Zahide İpek – Yaşıyor Meret – Ankara

Yaşıyor Meret

Radyo cızırtıyla son hava durumu bültenini verirken şehrin merkezinde bir evin kapısı yavaşça açıldı.  Havasızlık taştı dışarıya, beraberinde Yaşar’ı kustu ev.  Yaşar ağzında son sigarası ve çıplak ayaklarını zorla soktuğu küskün pabuçlarıyla koşturarak bakkala girdi.

Kurşunu bitmiş askerin yoksunluğuyla girdiği cephanelikten dik ve doygun çıktı, elinde bir karton sigara. Aceleyle açtı paketi yaktı bir dal, derin bir nefes çekti; rahatladı.

Ayağı takıldı, düşeyazdı.

Sigara tutunduğu yerden, dudakların arasından kopup düştü. Eğilecek vakti bile yoktu Yaşar’ın. Zorla girdi havasızlıkla dolu evine, kapandı kapı.

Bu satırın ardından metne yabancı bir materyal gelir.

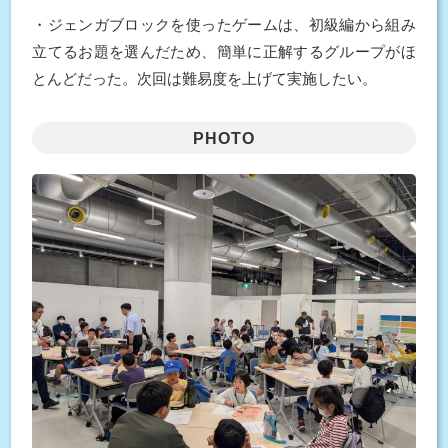
・ジェンガブロックを使ったゲームは、初級編から組み
立てるお題を選んだため、簡単に正解するグループがほ
とんどだった。次回は難易度を上げて実施したい。
PHOTO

Asfalta düşen tek kurşun temiz havayı içine çekip tütüyorken, nefessiz yaşamına dönmüştü Yaşar. Fonda aynı cızırtı.

Gerekçe

Öykünün dili güçlü, karakteri ve atmosferi doğrudan okurun içine çeken bir etkisi var. Sigara metaforu üzerinden hayatın döngüsünü ve sıkışmışlığını anlatırken, kapalı mekân hissini okura başarıyla geçiriyor. Öykünün ritmi yüksek ve finali oldukça etkileyici.